Bir iş yapsam, yüz olarak pazarlar satarım.

Gün boyu efendimi överim.

Benim de yeteneğim bu.

Ben, ölümüne taparım efendime. Efendim ölürse: 'Efendim öldü! Yaşasın yeni efendim!' de derim. Burası ayrı bir konu.

Büyük atalarım, tarihin en eski mesleği; ' yalakalık, yandaşlık, çanakçılık' derdi. Ama; zaman akıyor, çağ değişiyor. Millet de akıllanıyor. Bu çağ bilgi çağı, bilişim çağı.Herşey açık seçik ortada. Herkes herşeyi görüyor. Çısçıplak ortada kalmak da var. Telaşım, kaygım, tasam bu.

Liyakat:

- Telaşın buşuna. Biatın, bağnazlığın, cehaletin sağı solu olmaz. Toprak; aynı toprak, kalıp; aynı kalıp, kültür; aynı kültür, maya; aynı maya.

Doğru dürüst kitap okuyan var mı? Yok. Kitap okumayan insan düşünebilir mi? Düşünemez. Sorgulayamaz. Araştıramaz. Günübirlik yaşar gider. Şayet bir geçim derdine düşerse; biraz hayıflanır, ağlar, sızlar. Hepsi o kadar. Bu çağda hala, çakma kahramanlara itibar eder. Hep kişileri konuşur. Daha olayları konuşacak duruma gelmemiştir ki, fikirleri konuşabilsin.

Buralar da en zor kahramanlık, düşünce kahramanlığı.

Fakat; yeni bir gençlik geliyor.

Umut onlar. "Fikri HÜR, irfanı HÜR, vicdanı HÜR" gençlik. Birde, her yaşta genç düşünüp genç kalanlar var, onlar da umudu besliyor.

Şimdi konuşmaya ara verip;

Cumhuriyetin ilk yıllarına gidelim.

Türkiye Cumhuriyeti'nin kurucusu büyük Atatürk, yeni devletin eğitim sistemini tartışmak için Çankaya köşkünde; yerli ve yabancı bilim insanlarıyla yemekli bir toplantı yapar.

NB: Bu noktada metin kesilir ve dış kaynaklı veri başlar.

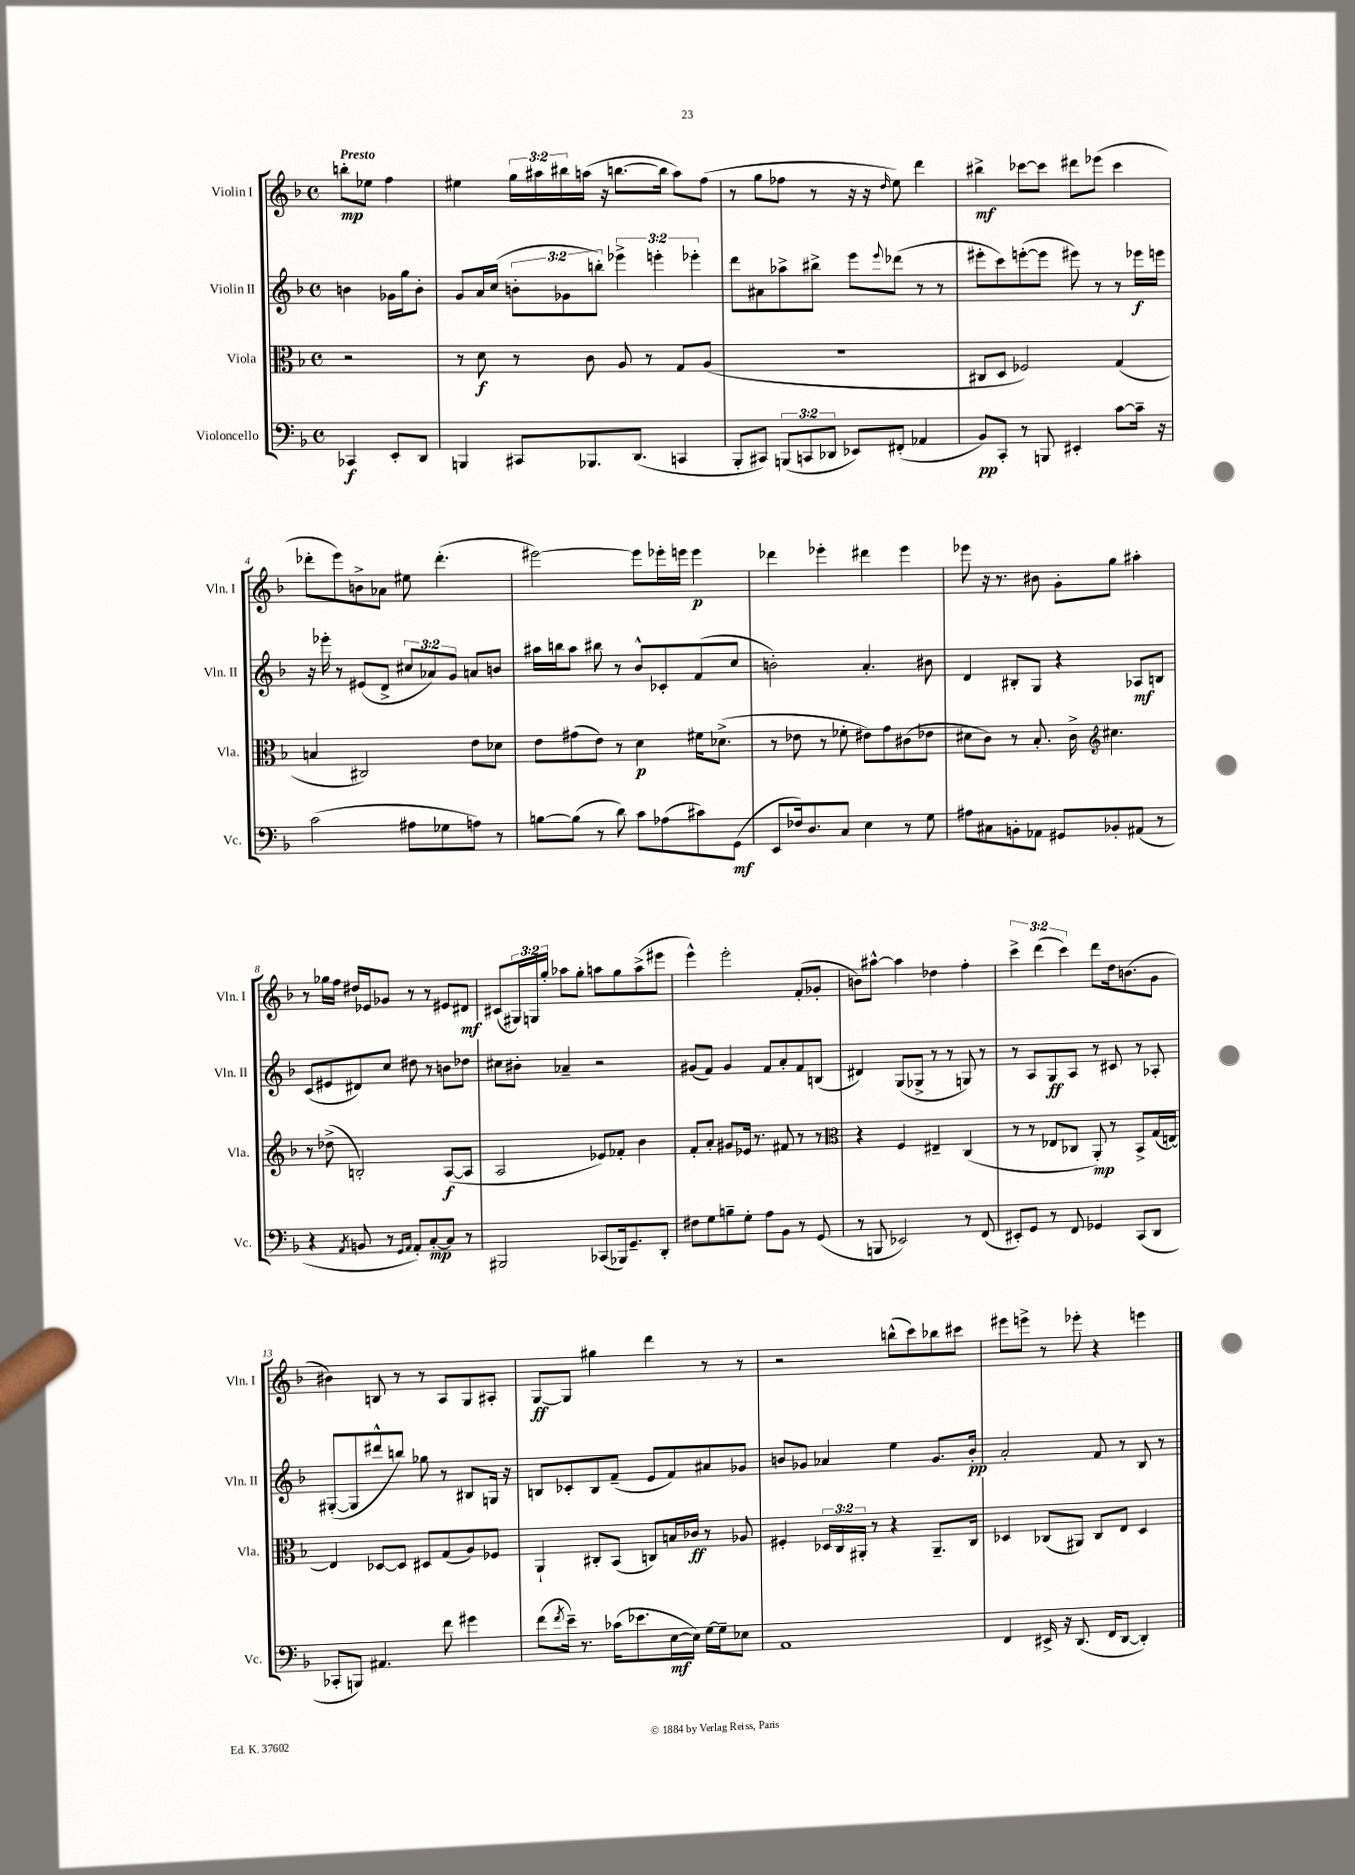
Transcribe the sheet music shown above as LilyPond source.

<<
\new StaffGroup <<
\new Staff = "s0" \with { instrumentName = "Violin I" shortInstrumentName = "Vln. I" } {
    \clef treble \key f \major \defaultTimeSignature \time 4/4 \override Staff.TupletNumber.text = #tuplet-number::calc-fraction-text \partial 2 \tempo "Presto"
    b''8-.\mp ees''8 f''4 |
    eis''4 \tuplet 3/2 { g''16 ais''16 bis''16 } a''16( r16 b''8.~ b''16 a''8) f''8( |
    r8 g''8 fes''8 r8 r16 r16 \grace { d''16 } e''8) d'''4 |
    bis''4->\mf ces'''8~ ces'''8 dis'''8 ees'''8( ces'''4 |
    des'''8-. e'''8) b'8-> aes'8 eis''8 des'''4.-.( |
    eis'''2~) eis'''8 ees'''16-. e'''16 e'''4\p |
    des'''4 ees'''4-. dis'''4 ees'''4 |
    ees'''8 r16 r8. bis'8 g'8-. g''8 ais''4-. |
    r8 ges''16 f''16 dis''16 ees'16 ges'8 r8 r8 eis'8 dis'8\mf |
    cis'8( \tuplet 3/2 { gis16) g16 g''16-. } aes''8 g''8-. a''8 g''8 a''8->( eis'''8 |
    e'''4-^) e'''2-. f'8-.( ges'8-. |
    b'8) ais''8~-^ ais''4 des''4 f''4-. |
    \tuplet 3/2 { c'''4-> d'''4( c'''4) } d'''8 d''16 b'8.( g'8 |
    bis'4) b8 r8 r8 a8 g8 ais8-. |
    g8~\ff g8 gis''4 d'''4 r8 r8 |
    r2 b''8-^( c'''8) bes''8 cis'''8 |
    eis'''8 e'''8-> r8 ees'''8-. r4 e'''4 \bar "|." |
}
\new Staff = "s1" \with { instrumentName = "Violin II" shortInstrumentName = "Vln. II" } {
    \clef treble \key f \major \defaultTimeSignature \time 4/4 \override Staff.TupletNumber.text = #tuplet-number::calc-fraction-text \partial 2
    b'4 ges'16 g''16 b'8-. |
    g'8 a'16 c''16( \tuplet 3/2 { b'8-. ges'8 b''8-.) } \tuplet 3/2 { ees'''4-> e'''4-. ees'''4-. } |
    d'''8 ais'8 aes''8-> bis''8-> e'''8 \appoggiatura { e'''8 } des'''8( r8 r8 |
    eis'''8-. c'''8) e'''8~-.( e'''8 eis'''8) r8 r8 ees'''16\f e'''16 |
    r16 ees'''16-. r8 eis'8( d'8-> \tuplet 3/2 { cis''8 aes'8) g'8 } a'8 b'8 |
    ais''16 b''16 ais''8 bis''8 r8 bes'8-^ ces'8-. f'8( c''8 |
    b'2-.) a'4.-. bis'8 |
    d'4 bis8-. g8 r4 aes8\mf b8 |
    c'8( eis'8 dis'8) c''8 dis''8 r8 b'8 des''8 |
    cis''8 bis'8-. aes'4-- r2 |
    gis'8( f'8) gis'4 f'8 a'8-. f'8 b8( |
    dis'4) g8( ges8-> r8 r8 g8) r8 |
    r8 a8 g8\ff a8 r8 cis'8 r8 aes8-. |
    gis8~-.( gis8 dis'''8-^ b''8) ges''8 r8 bis8 g16 r16 |
    b8 ces'8-. b8 f'8--( e'8 f'8) ais'8 ges'8 |
    b'8 ges'8 aes'4 e''4 ges'8. b'16-.\pp |
    a'2-. f'8 r8 bes8 r8 \bar "|." |
}
\new Staff = "s2" \with { instrumentName = "Viola" shortInstrumentName = "Vla." } {
    \clef alto \key f \major \defaultTimeSignature \time 4/4 \override Staff.TupletNumber.text = #tuplet-number::calc-fraction-text \partial 2
    r2 |
    r8 d'8\f r8 c'8 a8 r8 g8 a8( |
    r1 |
    cis8 d8 fes2) g4( |
    b4 cis2) e'8 des'8 |
    e'8 gis'8( e'8) r8 d'4\p fis'16 des'8.->( |
    r8 ees'8 r8 fes'8-. eis'8) g'8 cis'8( ees'8 |
    dis'8 c'8) r8 bes8.-. c'16-> \clef treble cis''4. |
    r8 des''8->( b2-.) a8~\f( a8 |
    a2 ees'8) fes'8-. bes'4 |
    f'8-. a'8-. gis'8 ees'16 r8. fis'8 r8 r8 |
    \clef alto r4 f4 eis4-- c4( |
    r8 r8 ees8 ces8 a,8-.\mp) r8 bes,8-> g16( e16~) |
    e4 des8~ des8 dis8 g8( a8) fes8 |
    a,4-! cis8-. bes,8( c8) b16 ces'16\ff r8 aes8 |
    fis4-. \tuplet 3/2 { des16 c16 ais,16-. } r8 r4 ais,8.-- c16 |
    des4 ces8( ais,8) ces8 e8 des4 \bar "|." |
}
\new Staff = "s3" \with { instrumentName = "Violoncello" shortInstrumentName = "Vc." } {
    \clef bass \key f \major \defaultTimeSignature \time 4/4 \override Staff.TupletNumber.text = #tuplet-number::calc-fraction-text \partial 2
    ces,4\f e,8-. d,8 |
    b,,4 cis,8 bes,,8. d,8.( c,4 |
    bes,,8-. cis,8) \tuplet 3/2 { b,,8( c,8 des,8 } ees,8) fis,8-.( aes,4 |
    bes,8\pp) c,8-. r8 b,,8 eis,4-. c'8~ c'16-- r16 |
    c'2( ais8 ges8 a8) r8 |
    b8~ b8( r8 d'8) c'8 aes8( cis'8) g,8\mf( |
    e,8 fes16) d8. c8 e4 r8 g8 |
    ais8 cis8 b,8-. aes,8 gis,8 bes,8-. ais,8( r8 |
    r4 \acciaccatura { a,8 } b,8 r8 \grace { g,16 a,16 } a,8-.) c8~-.\mp c8 r8 |
    bis,,2 ces,8( bes,,16) g,8.-- d,8-. |
    fis8 g8 b8-- g8-. a8 bes,8 r8 g,8( |
    r8 b,,8 ees,2) r8 f,8( |
    eis,8-.) g,8 r8 f,8 ges,4 c,8( d,8 |
    ces,8-. b,,8) ais,4. f'8 gis'4 |
    f'8( \acciaccatura { f'8 } e'16--) r8. ces'16( ees'8. e16~\mf e16) g16~ g16-- ees8 |
    a,1 |
    f,4 eis,16-> r16 d,8.( f,16 d,8~ d,4-.) \bar "|." |
}
>>
>>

Herkesin fikrini alır, dinler ve notlar alır. Sofrada bulunan genç devrimci Dr. Reşit Galip ortaya atılır: "Paşam, böyle bir eğitim modeli olmaz!"

Sevdiği kişilere çocuk diye seslenen Atatürk R.Galip' e dönüp:" Sen bir sus çocuk" der.

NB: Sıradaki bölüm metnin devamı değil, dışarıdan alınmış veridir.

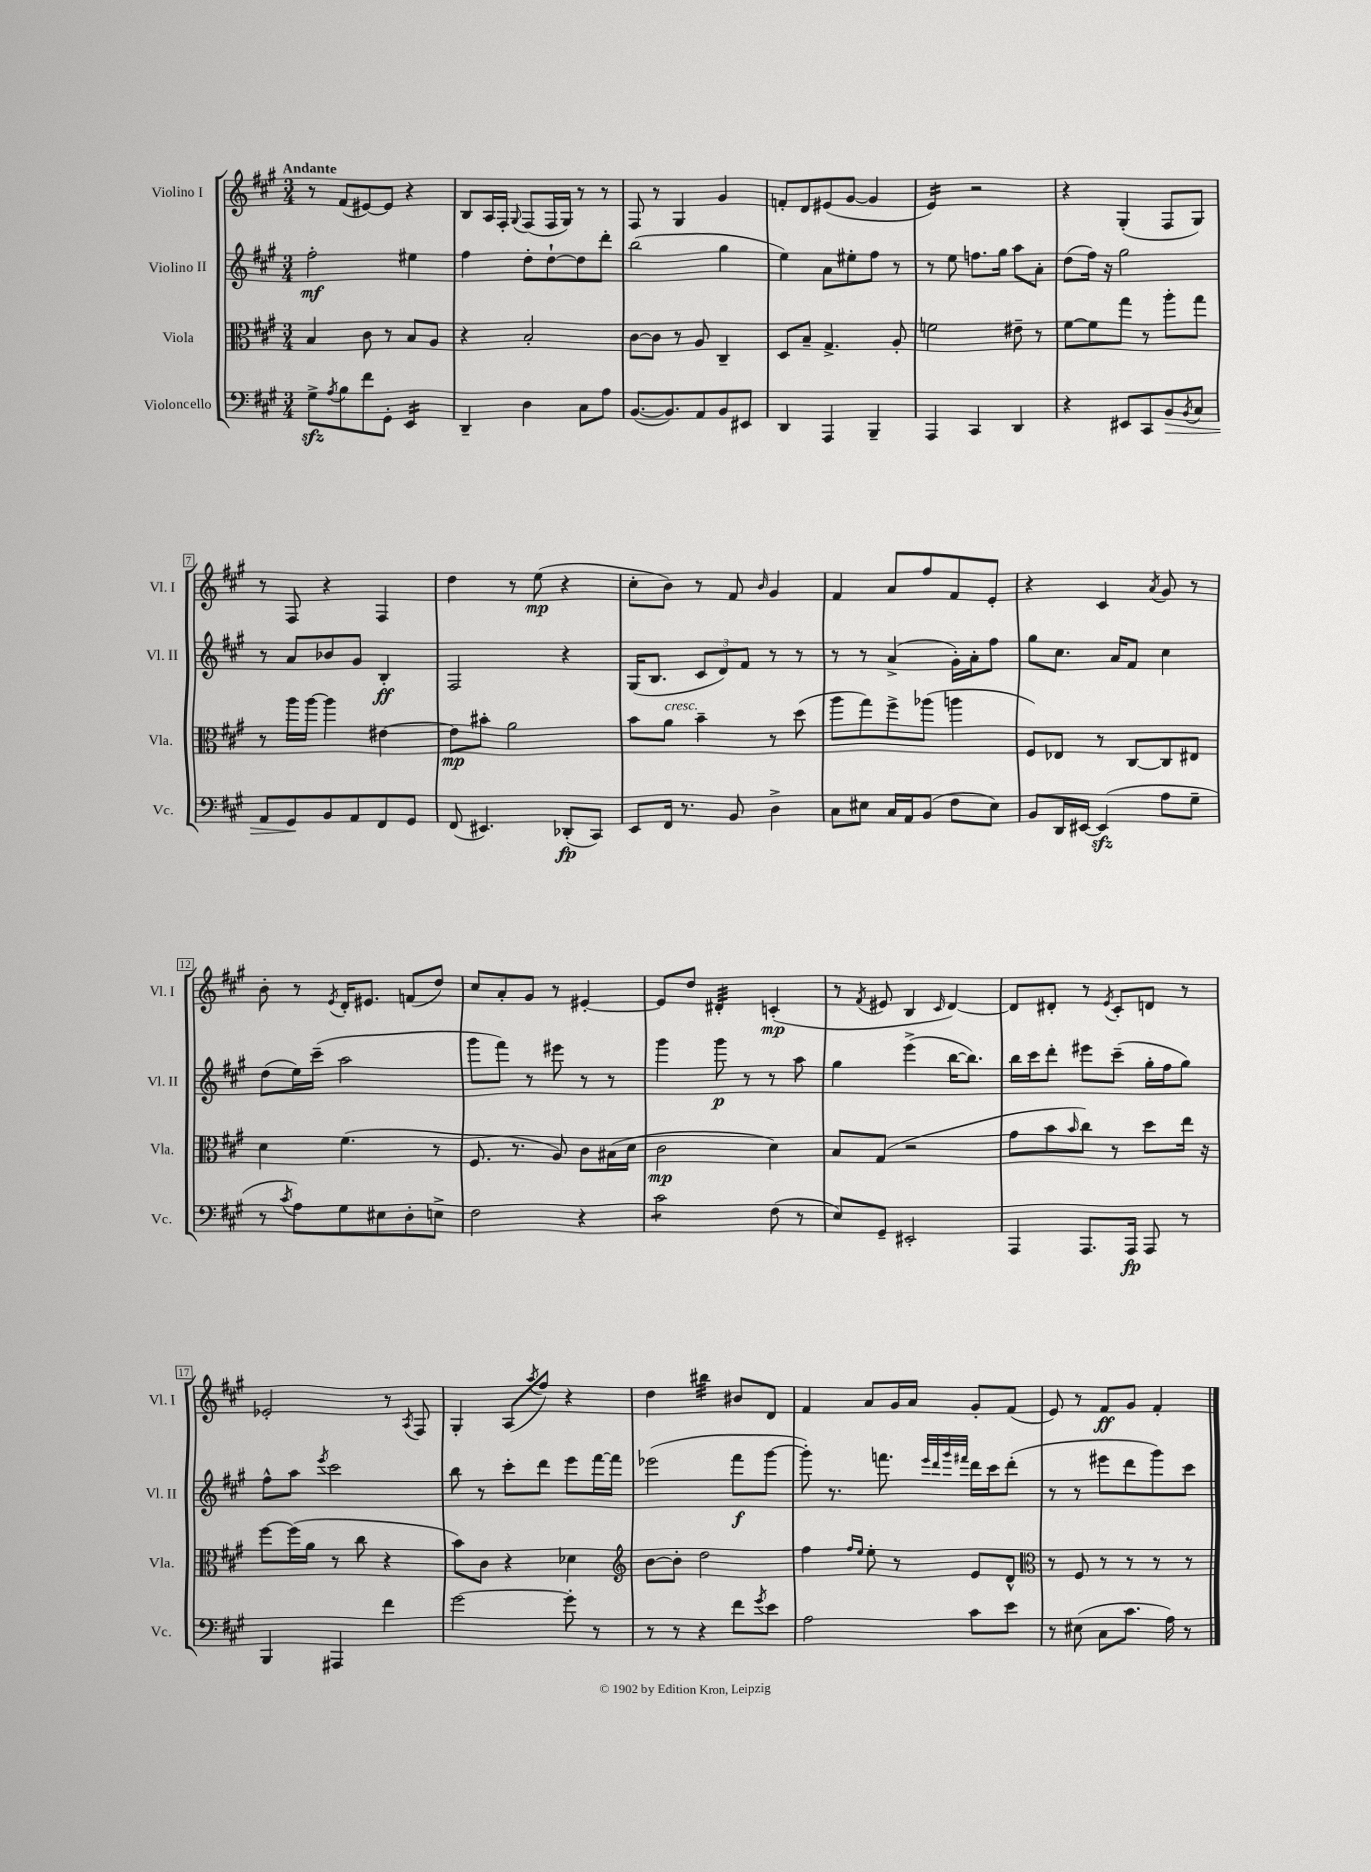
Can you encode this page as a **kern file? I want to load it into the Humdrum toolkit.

**kern	**kern	**kern	**kern
*staff4	*staff3	*staff2	*staff1
*clefF4	*clefC3	*clefG2	*clefG2
*k[f#c#g#]	*k[f#c#g#]	*k[f#c#g#]	*k[f#c#g#]
*M3/4	*M3/4	*M3/4	*M3/4
8G#^	4B	2ff#'	8r
8qA	.	.	.
8B	.	.	(8f#
8f#	8c#	.	[8e#)
8GG#'	8r	.	8e#]
4EE	8B	4ee#	4r
.	8A	.	.
=	=	=	=
4DD~	4r	4ff#	8B
.	.	.	16A
.	.	.	16F#'
.	.	.	8qqG#
4D	2B'	8dd'	(8F#
.	.	[8dd`	16F#
.	.	.	16G#)
8C#	.	8dd]	8r
8A	.	8ddd'	8r
=	=	=	=
([8.BB	[8c#	(2bb	8F#
.	8c#]	.	8r
8.BB])	.	.	.
.	8r	.	4G#
8AA	8A	.	.
8BB	4C#~	4gg#	4g#
8EE#	.	.	.
=	=	=	=
4DD	8D	4ee)	8f'
.	8B~	.	8d
4AAA	4.G#^	8a	(8e#
.	.	8ee#'	[8g#
4BBB~	.	8ff#	4g#]
.	8A'	8r	.
=	=	=	=
4AAA	2f	8r	4e)
.	.	8ee	.
4CC#	.	8.ff	2r
.	.	16gg#	.
4DD	8e#~	8aa	.
.	8r	8a'	.
=	=	=	=
4r	[8f#	(8dd	4r
.	8f#]	16ff#)	.
.	.	16r	.
8EE#	8gg#	2gg#	(4G#'
8CC#	8r	.	.
8BB	8aa'	.	8F#
8qBB	.	.	.
8C#	8gg#	.	8G#)
=	=	=	=
8AA	8r	8r	8r
8GG#	16aa	8a	8F#
.	[16aa	.	.
8BB	4aa]	8b-	4r
8AA	.	8g#	.
8FF#	[4e#	4B'	4F#
8GG#	.	.	.
=	=	=	=
(8FF#	8e#]	2F#	4dd
4.EE#)	8b#'	.	.
.	2a	.	8r
.	.	.	(8ee
(8DD-'	.	4r	4r
8CC#)	.	.	.
=	=	=	=
8EE	8b	(16G#	8cc#'
.	.	8.B	.
16FF#	8a	.	8b)
8.r	.	.	.
.	4b~	12c#	8r
.	.	12d)	.
8BB	.	.	8f#
.	.	12f#	.
.	.	.	16qqb
4D^	8r	8r	4g#
.	(8dd	8r	.
=	=	=	=
8C#	8aa	8r	4f#
8E#	8gg#)	8r	.
16C#	8ff#^	(4a^	8a
16AA	.	.	.
(8BB	(8aa-	.	8ff#
8F#	4aa	16g#')	8f#
.	.	16a'	.
8E#)	.	8ff#	8e'
=	=	=	=
8BB	8F#)	8gg#	4r
16DD	8E-	8.cc#	.
[16EE#	.	.	.
(4EE#]	8r	.	4c#
.	.	16a	.
.	[8C#	8f#	.
.	.	.	8qa
8A	8C#]	4cc#	8g#
8G#~	8E#	.	8r
=	=	=	=
8r	4d	(8dd	8b'
8qc#	.	.	.
8A)	.	16ee)	8r
.	.	(16ccc#~	.
.	.	.	8qe
8G#	(4.f#	2aa	16d'
.	.	.	8.e#
8E#	.	.	.
8D'	.	.	(8f
8E^	8r	.	8dd)
=	=	=	=
2F#	8.F#	8ggg#	8cc#
.	.	8fff#)	8a'
.	8.r	.	.
.	.	8r	8g#
.	8A)	8eee#	8r
4r	8c#	8r	[4e#'
.	(16B#	8r	.
.	16d	.	.
=	=	=	=
2c#	2c#	4ggg#	8e#]
.	.	.	8dd
.	.	8ggg#	4d#'
.	.	8r	.
(8F#	4d)	8r	(4c'
8r	.	8aa	.
=	=	=	=
8E)	8B	4gg#	8r
.	.	.	8qf#
8GG#~	(8G#	.	8e#
2EE#'	2r	(4eee^	4B
.	.	.	16qqc#
.	.	[16bb	[4d)
.	.	8.bb])	.
=	=	=	=
4AAA	8g#	16bb	8d]
.	.	16ccc#	.
.	8b	8ddd'	8d#'
.	16qqb	.	.
8.AAA	8cc#)	8eee#	8r
.	.	.	8qe
.	8r	(8ccc#~	8c#'
16AAA	.	.	.
8AAA	8dd	16gg#'	8d
.	.	16ff#	.
8r	16ee	8gg#)	8r
.	16r	.	.
=	=	=	=
4BBB	[8ff#	8ff#^^	2e-'
.	(16ff#]	8aa	.
.	16a	.	.
.	.	8qeee	.
4AAA#	8r	2ccc#	.
.	8cc#	.	.
4f#	4r	.	8r
.	.	.	8qA
.	.	.	8F#
=	=	=	=
[2g#	8b)	8bb	4G#'
.	8c#	8r	.
.	4r	8ccc#'	(8A
.	.	.	8qaa
.	.	8ddd	8ff#)
8g#']	4d-	8eee	4r
8r	.	[16fff#	.
.	.	16fff#]	.
=	=	=	=
*	*clefG2	*	*
8r	[8b	(2eee-	4dd
8r	8b']	.	.
4r	2dd	.	4bb#
8f#	.	8fff#	8b#
8qg#	.	.	.
8e	.	[8ggg#	8d
=	=	=	=
2A	4ff#	8ggg#'])	4f#
.	.	8.r	.
.	16qqff#	.	.
.	16qqee	.	.
.	8ee'	.	8a
.	.	8.fff	.
.	8r	.	16g#
.	.	.	16a
.	.	32qqeee	.
.	.	32qqddd	.
.	.	32qqggg#	.
.	.	32qqfff#	.
8c#	8e	16ddd	8g#'
.	.	16ccc#	.
8e	8d^^	(8ddd'	(8f#
=	=	=	=
*	*clefC3	*	*
8r	8r	8r	8e)
(8E#	8F#	8r	8r
8C#	8r	8eee#	8f#
8.c#	8r	8ddd	8g#
.	8r	8ggg#)	4f#'
16A)	.	.	.
8r	8r	8ccc#	.
==	==	==	==
*-	*-	*-	*-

Vakit ilerler, R.Galip yine:" Olmaz Paşam olmaz! Böyle bir eğitim modeli olmaz!" der.

Atatürk bozulur:" Çocuk, sen dışarı çıkar mısın!" der.

Reşit Galip:" Paşam bu sofra milletin sofrası, çıkmam!" deyince, ortalık buz keser.

Atatürk:"Arkadaşlar! Bu durumda biz çıkalım" der.

Ertesi gün, toplantı kaldığı yerden devam eder.

Reşit Galip yine ordadır.

Uzun uzun konuşmalar, tartışmalar...

R.Galip yine:" Paşam böyle eğitim modeli olmazzz! Der.

Atatürk:" Peki çocuk(Reşit Galip) nasıl olmalı" diye sorar.

Genç tıbbıyeli Dr. Reşit Galip, ciddi bir bilimsel bir sunum yapar.

Atatürk:"Çocuk! Seni Milli Eğitim Bakanı atadım" der.

Bugüne kadar, hepimizin heyecanla okuduğu andımızı yazan kişi, devrimci bir Milli Eğitim Bakanı olan Dr. Reşit Galip'tir.

Reşit Galip, henüz çok genç bir yaşta zatürreden İstanbul'da ölür. Ölüsü de rıhtımda iki gün sonra tesadüfen bulunur.

Cebinde de sadece beş lirası çıkar.

Cumhuriyeti kuranlar; barut kokan, inanmış, devrimci, idealist, mütevazı ve yüce gönüllü insanlardı. Aziz ruhları şadolsun.